◆ **Task**
Copy out all of the records below, changing each "pose" to "camera" and keeping everything else the same. Omit the pictures.

◆ **Records for the exercise**
(begin)

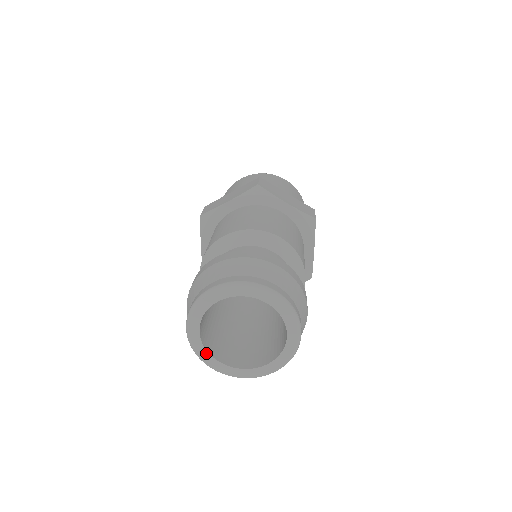
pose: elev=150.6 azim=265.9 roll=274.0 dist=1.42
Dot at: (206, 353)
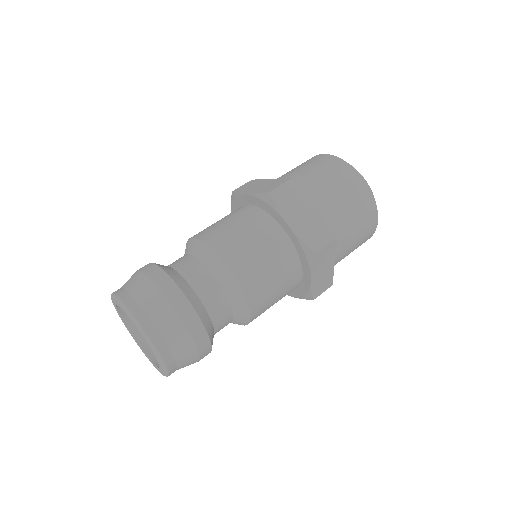
Dot at: (128, 328)
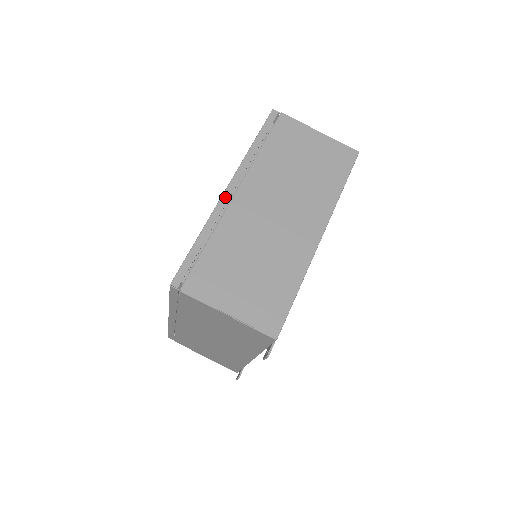
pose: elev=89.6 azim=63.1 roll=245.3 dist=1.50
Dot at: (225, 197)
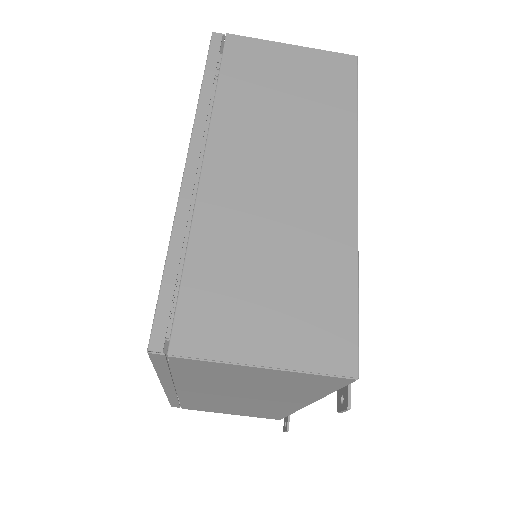
Dot at: (188, 177)
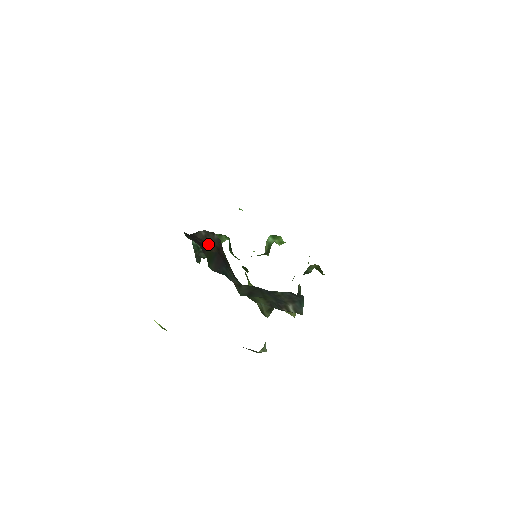
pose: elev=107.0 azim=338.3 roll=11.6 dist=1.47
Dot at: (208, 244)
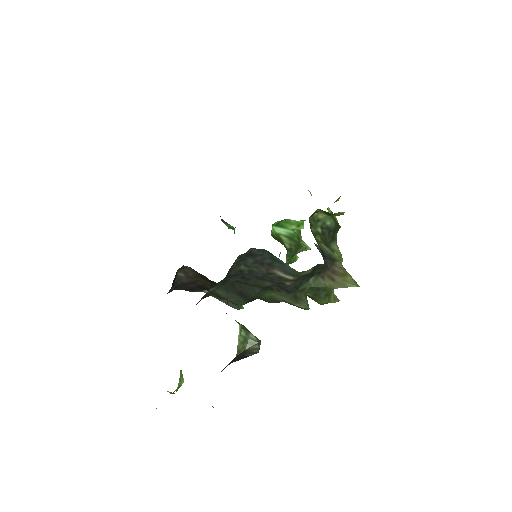
Dot at: (199, 282)
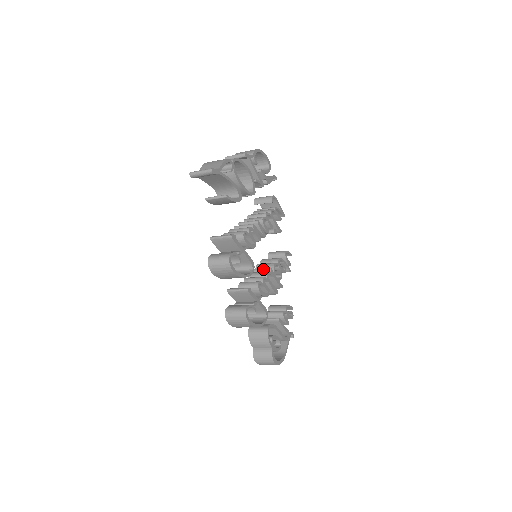
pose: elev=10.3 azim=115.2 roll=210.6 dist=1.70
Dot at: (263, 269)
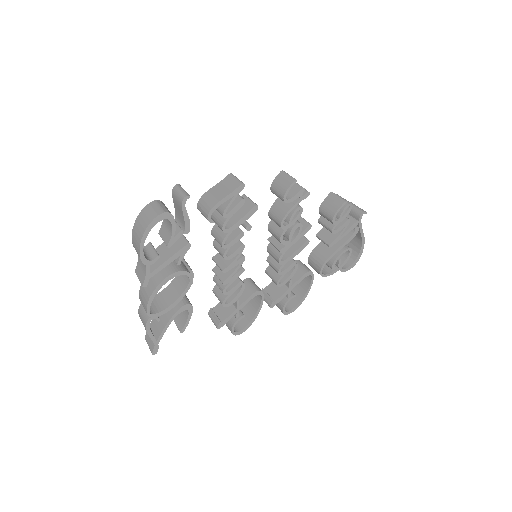
Dot at: (274, 247)
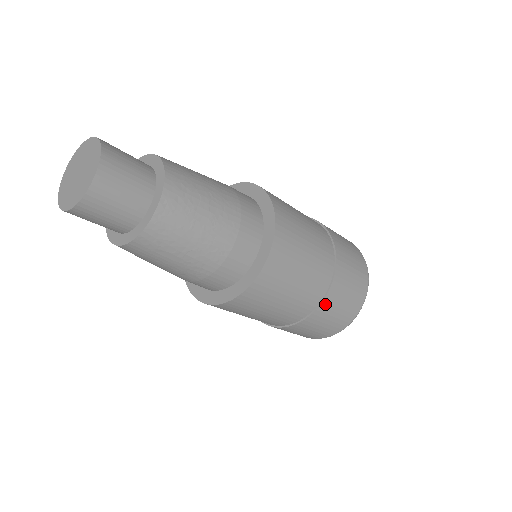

(end)

◆ **Written response**
camera: elev=150.6 azim=265.9 roll=274.0 dist=1.42
Dot at: (206, 353)
Dot at: (128, 328)
camera: elev=89.6 azim=63.1 roll=245.3 dist=1.50
Dot at: (225, 197)
Dot at: (188, 177)
camera: elev=107.0 azim=338.3 roll=11.6 dist=1.47
Dot at: (208, 244)
Dot at: (199, 282)
camera: elev=10.3 azim=115.2 roll=210.6 dist=1.70
Dot at: (263, 269)
Dot at: (274, 247)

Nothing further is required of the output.